# JOB A
In the listing, reproduce the lines starting at the line that contains "Einrichtungsleiter" and ending at the line that contains "артикул спп7270", without any change. Leave the pictures out of your answer.

# TEXT BLOCK

BEGIN

# word2vec model

Representing words by their context
* Core idea: A word's meaning is given by the words that frequently appear close-by
* When a word $w$ appears in a text, its context is the set of words that apear nearby (within a fixed-size window).
* Use the many contexts of $w$ to build up a representation of $w$

Word vectors

We will build a dense vector for each word, chosen so that it is similar to vectors of words that appear in similar contexts. Word vectors are sometimes called **word embeddings** or **word representations**.

Word2vec (Mikolov et al. 2013) is a framework for learning word vectors. Idea:

* We have a large corpus of text
* Every word in a fixed vocabulary is represented by avector
* Go through each position $t$ in the text, which has a center word $c$ and context("outside") words $o$
* Use the similarity of the word vectors for $c$ and $o$ to calculate the probability of $o$ given $c$ (or vice versa)

END

# JOB B
Repeat the passage of the word2vec notes starting at "# word2vec model" and ending at "or **word representations**.", word for word.

# Data items

BEGIN

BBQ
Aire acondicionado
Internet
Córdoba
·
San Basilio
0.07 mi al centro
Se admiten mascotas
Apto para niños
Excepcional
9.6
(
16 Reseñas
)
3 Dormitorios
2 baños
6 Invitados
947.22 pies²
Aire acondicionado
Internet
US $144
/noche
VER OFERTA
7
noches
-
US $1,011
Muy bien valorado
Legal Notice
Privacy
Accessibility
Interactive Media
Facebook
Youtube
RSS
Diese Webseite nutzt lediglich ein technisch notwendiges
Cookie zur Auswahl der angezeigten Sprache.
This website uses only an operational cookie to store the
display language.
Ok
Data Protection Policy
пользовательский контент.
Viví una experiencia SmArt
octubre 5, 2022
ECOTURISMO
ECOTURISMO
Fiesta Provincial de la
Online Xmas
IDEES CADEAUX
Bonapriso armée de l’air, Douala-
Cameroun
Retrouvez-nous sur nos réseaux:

END
BEGIN

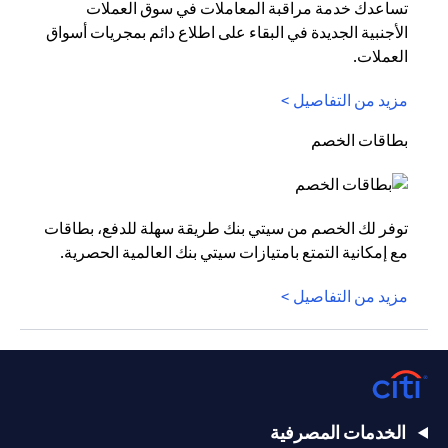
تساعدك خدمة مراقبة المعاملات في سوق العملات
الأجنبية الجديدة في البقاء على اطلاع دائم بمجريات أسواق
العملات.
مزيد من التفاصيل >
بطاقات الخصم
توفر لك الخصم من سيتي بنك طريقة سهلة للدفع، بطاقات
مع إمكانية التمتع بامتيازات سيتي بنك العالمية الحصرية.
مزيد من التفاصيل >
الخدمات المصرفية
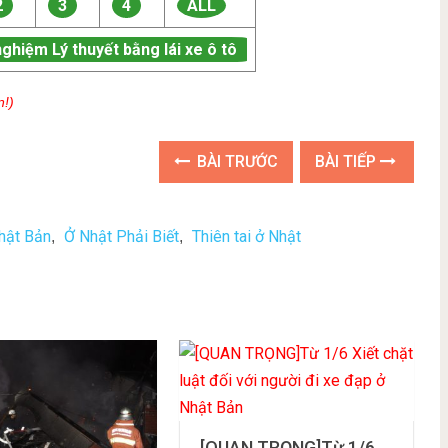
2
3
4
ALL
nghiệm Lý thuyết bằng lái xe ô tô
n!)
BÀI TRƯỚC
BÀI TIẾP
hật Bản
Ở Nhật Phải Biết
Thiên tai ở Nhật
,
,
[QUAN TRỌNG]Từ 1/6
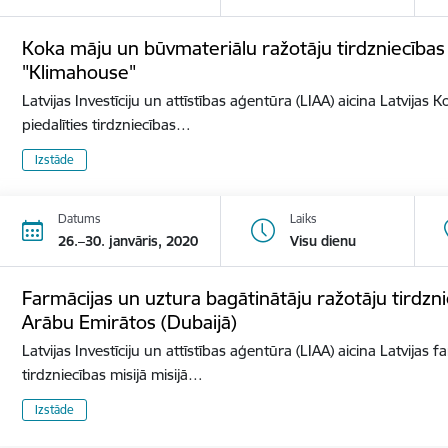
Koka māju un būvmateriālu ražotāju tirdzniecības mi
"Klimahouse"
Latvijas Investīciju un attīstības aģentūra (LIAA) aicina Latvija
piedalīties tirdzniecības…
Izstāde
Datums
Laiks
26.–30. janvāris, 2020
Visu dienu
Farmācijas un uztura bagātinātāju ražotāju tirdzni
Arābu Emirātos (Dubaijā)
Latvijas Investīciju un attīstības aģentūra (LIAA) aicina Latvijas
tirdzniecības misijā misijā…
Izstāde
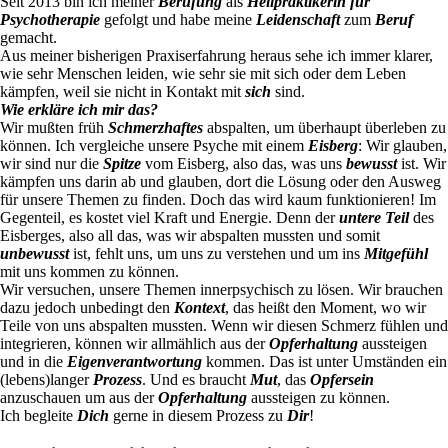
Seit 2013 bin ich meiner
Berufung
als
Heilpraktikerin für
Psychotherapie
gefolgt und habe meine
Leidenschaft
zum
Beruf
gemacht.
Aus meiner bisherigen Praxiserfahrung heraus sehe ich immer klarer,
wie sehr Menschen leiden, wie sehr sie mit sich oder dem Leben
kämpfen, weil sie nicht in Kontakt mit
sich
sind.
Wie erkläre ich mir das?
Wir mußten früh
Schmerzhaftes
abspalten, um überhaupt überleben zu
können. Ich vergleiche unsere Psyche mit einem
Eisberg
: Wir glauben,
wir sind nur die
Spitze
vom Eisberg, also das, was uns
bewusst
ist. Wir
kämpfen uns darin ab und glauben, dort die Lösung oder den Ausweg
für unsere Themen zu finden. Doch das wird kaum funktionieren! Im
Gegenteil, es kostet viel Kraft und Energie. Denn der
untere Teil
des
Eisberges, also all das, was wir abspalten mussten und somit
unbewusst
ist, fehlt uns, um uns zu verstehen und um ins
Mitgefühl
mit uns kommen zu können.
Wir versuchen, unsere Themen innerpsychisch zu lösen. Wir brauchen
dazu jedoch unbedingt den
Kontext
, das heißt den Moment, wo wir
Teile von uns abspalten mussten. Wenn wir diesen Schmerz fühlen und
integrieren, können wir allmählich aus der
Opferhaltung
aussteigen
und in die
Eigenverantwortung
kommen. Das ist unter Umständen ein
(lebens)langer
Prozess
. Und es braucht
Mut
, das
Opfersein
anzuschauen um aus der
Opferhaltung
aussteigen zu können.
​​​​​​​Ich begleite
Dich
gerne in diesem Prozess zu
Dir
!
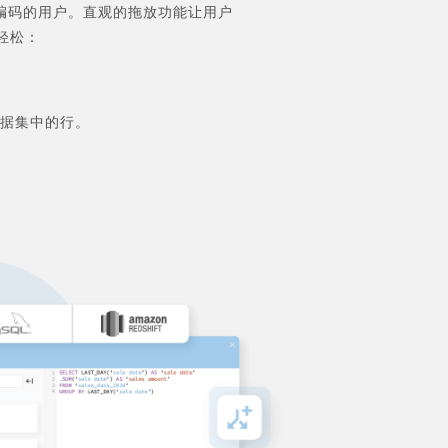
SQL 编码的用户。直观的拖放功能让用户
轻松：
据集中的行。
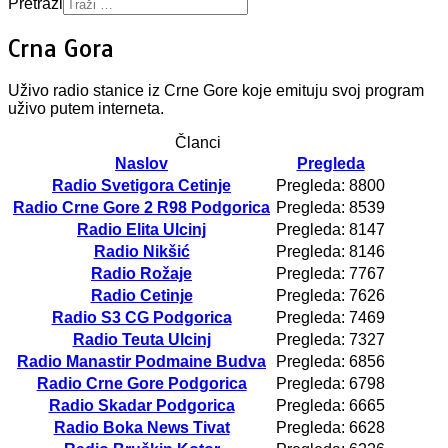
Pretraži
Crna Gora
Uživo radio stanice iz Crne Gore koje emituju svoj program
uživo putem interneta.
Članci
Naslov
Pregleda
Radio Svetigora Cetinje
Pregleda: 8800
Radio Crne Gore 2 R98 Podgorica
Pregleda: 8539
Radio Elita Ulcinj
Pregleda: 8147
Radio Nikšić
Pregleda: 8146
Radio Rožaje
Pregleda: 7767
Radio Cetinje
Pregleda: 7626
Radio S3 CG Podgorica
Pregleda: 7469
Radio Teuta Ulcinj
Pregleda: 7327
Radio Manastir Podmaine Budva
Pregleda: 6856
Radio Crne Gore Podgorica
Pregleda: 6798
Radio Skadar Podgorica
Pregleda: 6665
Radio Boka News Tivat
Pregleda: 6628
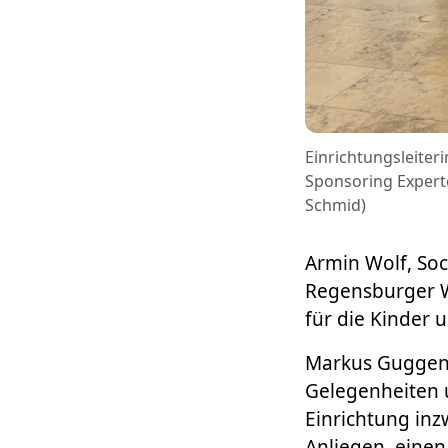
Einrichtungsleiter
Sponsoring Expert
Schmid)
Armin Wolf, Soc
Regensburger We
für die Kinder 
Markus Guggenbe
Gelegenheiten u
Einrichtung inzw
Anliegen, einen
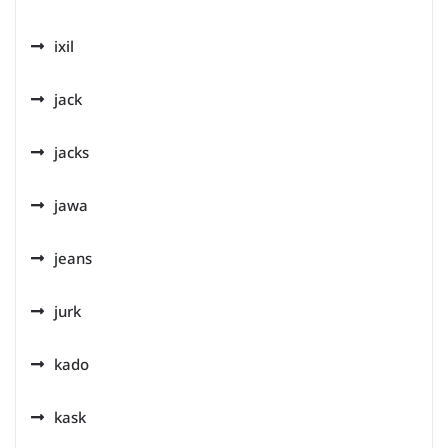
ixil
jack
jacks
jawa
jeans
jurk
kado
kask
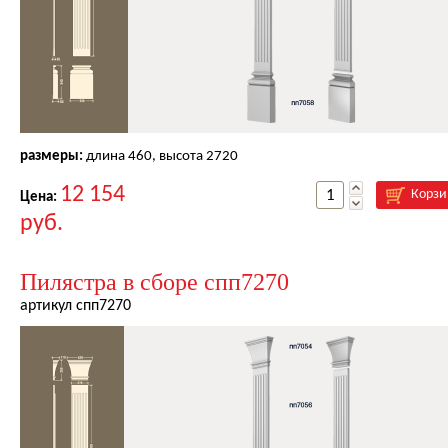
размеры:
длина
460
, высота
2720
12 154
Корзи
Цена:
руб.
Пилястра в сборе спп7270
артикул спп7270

END

# WRITTEN SOLUTION A
Einrichtungsleiter
Sponsoring Expert
Schmid)
Armin Wolf, Soc
Regensburger We
für die Kinder 
Markus Guggenbe
Gelegenheiten u
Einrichtung inzw
Anliegen, einen
ixil
jack
jacks
jawa
jeans
jurk
kado
kask
размеры:
длина
460
, высота
2720
12 154
Корзи
Цена:
руб.
Пилястра в сборе спп7270
артикул спп7270

# WRITTEN SOLUTION B
# word2vec model

Representing words by their context
* Core idea: A word's meaning is given by the words that frequently appear close-by
* When a word $w$ appears in a text, its context is the set of words that apear nearby (within a fixed-size window).
* Use the many contexts of $w$ to build up a representation of $w$

Word vectors

We will build a dense vector for each word, chosen so that it is similar to vectors of words that appear in similar contexts. Word vectors are sometimes called **word embeddings** or **word representations**.